Directions for this task: Reproduce the text of every row below character for character, leaving out the pictures.

-- START Source material --

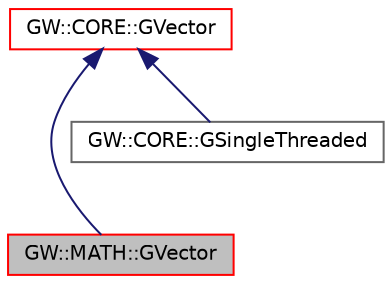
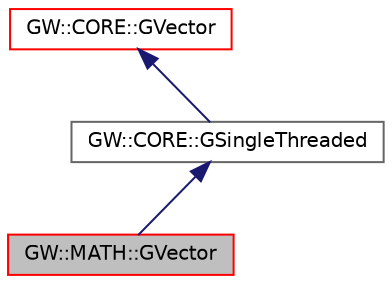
  digraph {
    node [color=red fillcolor=white fontname=Helvetica fontsize=10 shape=record style=filled]
    edge [color=midnightblue dir=back fontname=Helvetica fontsize=10 labelfontname=Helvetica labelfontsize=10 style=solid]
    n1 [fillcolor=grey75 fontcolor=black height=0.2 label="GW::MATH::GVector" width=0.4]
    n2 [color=gray40 height=0.2 label="GW::CORE::GSingleThreaded" width=0.4]
    n3 [height=0.2 label="GW::CORE::GVector" width=0.4]
-   n3 -> n1
+   n2 -> n1
    n3 -> n2
  }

-- END Source material --

Task solution:
  digraph {
    node [color=red fillcolor=white fontname=Helvetica fontsize=10 shape=record style=filled]
    edge [color=midnightblue dir=back fontname=Helvetica fontsize=10 labelfontname=Helvetica labelfontsize=10 style=solid]
    n1 [fillcolor=grey75 fontcolor=black height=0.2 label="GW::MATH::GVector" width=0.4]
    n2 [color=gray40 height=0.2 label="GW::CORE::GSingleThreaded" width=0.4]
    n3 [height=0.2 label="GW::CORE::GVector" width=0.4]
-   n3 -> n1
+   n2 -> n1
    n3 -> n2
  }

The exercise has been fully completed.